For this doctrine a great variety of authorities are cited, drawn from as high a source, as any known to the laws of the country on which he writes.

To the same effect is Starkie, whose work is relied on to show the incompetency of the witness.

He states "upon the ground that (of necessity and public convenience) it is the constant course to admit the servant of a tradesman to prove the delivery of goods, and the payment of money, without any release from the master.”

“So it has been held that an apprentice is a competent witness to prove that money [313]*313has been overpaid by his master.” So in an action against a carrier for not delivering a parcel, his servant was held to be competent to prove the delivery. And in an action by the party robbed against the hundred, he is a competent witness as to the fact of the robbery, although he is not only interested, but the plaintiff in the suit.” Starkie on evidence, part 4, 754.

In a subsequent part of his work, he lays down the same rule in treating of agents, and cites as an example the case which is now before the court, namely, that of a servant paying money for his master. Ibid 768.

These doctrines have been received and acted on to their fullest extent, in those states of the union, where it is understood the science of jurisprudence has been cultivated with the most success; namely, in Massachusetts, Pennsylvania, & New York. 11 Massachusetts, 242; 2 Johnson, 189; 5 ibid, 256; 1 Dallas, 241; 3 Sergeant and Rawle, 20.

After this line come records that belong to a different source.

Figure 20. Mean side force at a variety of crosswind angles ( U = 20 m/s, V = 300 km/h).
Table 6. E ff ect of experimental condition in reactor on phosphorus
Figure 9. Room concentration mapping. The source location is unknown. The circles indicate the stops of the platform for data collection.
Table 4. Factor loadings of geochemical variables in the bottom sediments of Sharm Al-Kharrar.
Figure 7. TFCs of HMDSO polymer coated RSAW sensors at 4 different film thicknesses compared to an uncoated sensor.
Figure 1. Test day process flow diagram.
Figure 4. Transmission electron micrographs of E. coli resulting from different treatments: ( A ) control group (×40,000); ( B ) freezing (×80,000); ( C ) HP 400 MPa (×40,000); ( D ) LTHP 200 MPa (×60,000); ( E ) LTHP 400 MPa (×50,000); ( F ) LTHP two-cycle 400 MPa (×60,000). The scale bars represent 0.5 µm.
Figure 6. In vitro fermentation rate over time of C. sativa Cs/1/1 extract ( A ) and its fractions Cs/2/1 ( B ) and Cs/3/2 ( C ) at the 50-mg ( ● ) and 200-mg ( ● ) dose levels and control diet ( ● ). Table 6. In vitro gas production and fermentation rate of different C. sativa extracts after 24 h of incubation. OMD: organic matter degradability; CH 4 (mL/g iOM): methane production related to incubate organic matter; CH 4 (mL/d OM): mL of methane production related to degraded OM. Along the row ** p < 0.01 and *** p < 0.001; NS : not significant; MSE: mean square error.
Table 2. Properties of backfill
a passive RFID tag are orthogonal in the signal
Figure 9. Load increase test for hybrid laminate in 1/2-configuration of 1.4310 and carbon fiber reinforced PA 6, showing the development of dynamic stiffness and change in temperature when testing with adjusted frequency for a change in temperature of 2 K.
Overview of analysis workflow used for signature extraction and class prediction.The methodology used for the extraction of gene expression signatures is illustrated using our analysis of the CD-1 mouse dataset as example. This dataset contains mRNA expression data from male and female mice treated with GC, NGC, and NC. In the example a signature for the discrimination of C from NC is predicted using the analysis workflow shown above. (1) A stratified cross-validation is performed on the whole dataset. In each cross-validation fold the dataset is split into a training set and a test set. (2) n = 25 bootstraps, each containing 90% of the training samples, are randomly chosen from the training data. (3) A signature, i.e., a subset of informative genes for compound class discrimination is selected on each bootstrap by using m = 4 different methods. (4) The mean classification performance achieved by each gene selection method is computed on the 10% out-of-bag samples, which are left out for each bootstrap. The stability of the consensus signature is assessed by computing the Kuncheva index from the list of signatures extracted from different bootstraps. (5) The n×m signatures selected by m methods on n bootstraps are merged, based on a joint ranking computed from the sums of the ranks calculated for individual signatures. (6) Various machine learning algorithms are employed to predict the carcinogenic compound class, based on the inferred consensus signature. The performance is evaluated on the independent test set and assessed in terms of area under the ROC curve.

Had this court been called to establish the rule instead of applying it, we should have hesitated much in adopting that which we have found in the books. The reasons [314]*314of necessity and public convenience, which are stated as the grounds for it, do not seem to us to have that weight, which other attach to them. For we cannot see what difficulty there would have been in all cases for the master or principal to have given a release, and thus have placed the witness without any interest in the cause. But we did not feel that, on that consideration alone, we would have been justified in setting aside a rule so long settled, and so generally adopted.

We now proceed to notice that part of the work of Starkie on which the appellant relies. In the text, after stating the rule that agents are admissable on the score of necessity, he adds, "but although an agent who actually executed the business of his principal is, it seems, in all cases, competent to prove that he acted according to the directions of his principal, on the ground of necessity, and because the principal can never maintain an action against his agent, for acting according to his own directions whatever may be the result of the cause. Yet, if the case depends on the question, whether the agent has been guilty of some tortuous [315]*315act, or negligence, in the course of executing the orders of his principal, and in respect to which he would be liable even to the principal if he failed, the agent is not competent without a release.” 3 Starkie, 1731.

If the grounds on which this author states the exception rests be correct, the rule itself is destroyed—they cannot stand together.

The rule is, that agents and servants, tho’ interested, are admitted as witnesses ex necessitate, and from motives of public convenience.

The exception is, that they are not so when interested, in consequence of their being liable over to the party who calls them, in case he fails in the action.

If the reason given by the author for the rule, was correct, the distinction which he takes might be admitted.

That reason is stated to be, that where the agent or servant, acts according to the directions of his principal, the former can never be responsible to the latter in an action.

But this reason is most clearly not that on which the rule rests. In the case of an a[316]*316gent called on to prove that he acted according to the instructions he received, the argument assumes every thing that is disputed; the compliance with instructions being the very fact which the witness is called on to establish, and the non-establishing of which would most clearly render him liable over to those who employed him.

The cases most frequently given in support of the general rule, are, money intrusted to an agent or servant to be paid to another, or goods delivered to a carrier to be handed over to a third person.